- Also known as: Big Bass; Big Boss;
- Born: Brian Knapp Gardner
- Origin: Idaho, U.S.
- Genres: Rock; funk; disco; alternative rock; R&B; hip hop; pop punk; dance-pop;
- Occupation: Mastering engineer
- Website: bigbassbrian.com

= Brian Gardner =

American recording engineer

Brian Knapp Gardner, also known as Brian "Big Bass" Gardner, is an American mastering engineer. He has worked on a number of recordings since the mid-1960s, including classic rock, funk, disco, alternative rock, R&B, hip hop, pop punk and dance-pop. He is known for his work on hip hop albums, including collaborations with Dr. Dre, who gave him the nickname "Big Bass".
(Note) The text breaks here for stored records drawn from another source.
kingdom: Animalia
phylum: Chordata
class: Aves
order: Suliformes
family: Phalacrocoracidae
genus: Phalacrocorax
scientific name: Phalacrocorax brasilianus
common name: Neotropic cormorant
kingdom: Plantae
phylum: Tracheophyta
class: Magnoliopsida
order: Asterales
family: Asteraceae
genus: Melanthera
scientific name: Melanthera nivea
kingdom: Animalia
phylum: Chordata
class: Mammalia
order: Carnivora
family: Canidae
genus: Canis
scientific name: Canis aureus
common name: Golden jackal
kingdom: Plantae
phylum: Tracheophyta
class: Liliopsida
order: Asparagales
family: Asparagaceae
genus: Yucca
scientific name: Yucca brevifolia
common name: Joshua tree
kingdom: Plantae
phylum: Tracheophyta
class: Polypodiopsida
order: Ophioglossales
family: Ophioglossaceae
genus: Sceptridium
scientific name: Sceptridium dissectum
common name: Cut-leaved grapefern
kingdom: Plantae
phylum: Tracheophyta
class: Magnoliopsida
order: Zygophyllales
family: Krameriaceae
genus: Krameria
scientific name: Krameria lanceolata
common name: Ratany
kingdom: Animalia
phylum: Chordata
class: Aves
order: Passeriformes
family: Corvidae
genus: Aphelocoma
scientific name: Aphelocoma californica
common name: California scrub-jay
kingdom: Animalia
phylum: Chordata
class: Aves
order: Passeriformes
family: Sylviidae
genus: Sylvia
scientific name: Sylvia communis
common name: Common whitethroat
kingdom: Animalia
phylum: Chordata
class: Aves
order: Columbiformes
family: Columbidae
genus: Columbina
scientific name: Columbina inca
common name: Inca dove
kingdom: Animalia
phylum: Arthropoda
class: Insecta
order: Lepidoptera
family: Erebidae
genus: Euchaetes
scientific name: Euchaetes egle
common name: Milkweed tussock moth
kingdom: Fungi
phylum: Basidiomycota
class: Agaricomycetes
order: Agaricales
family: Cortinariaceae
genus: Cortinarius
He was last employed at Bernie Grundman Mastering, a mastering house founded and run by Bernie Grundman, and is now independent.

==Discography==
Gardner has over 750 credits, including:
- Pitty - Anacrônico (2005)
- En Vogue ― Funky Divas (1992)
- 2Pac ― All Eyez On Me (1996)
- Janet Jackson ― The Velvet Rope (1997)
- Fastball ― All the Pain Money Can Buy (1998)
- Eminem ― The Slim Shady LP (1999)
- Blink 182 ― Enema of the State (1999)
- Mónica Naranjo— Palabra de Mujer (1998)
- Smash Mouth ― Astro Lounge (1999)
- Tyler, the Creator ― Wolf (2013)

==Approach==
Gardner's style is to compress music to the point of distortion, in order to make it sound louder.

He has been nominated eight times for the Grammy Award for Album of the Year award, winning it once for the Outkast album Speakerboxxx/The Love Below.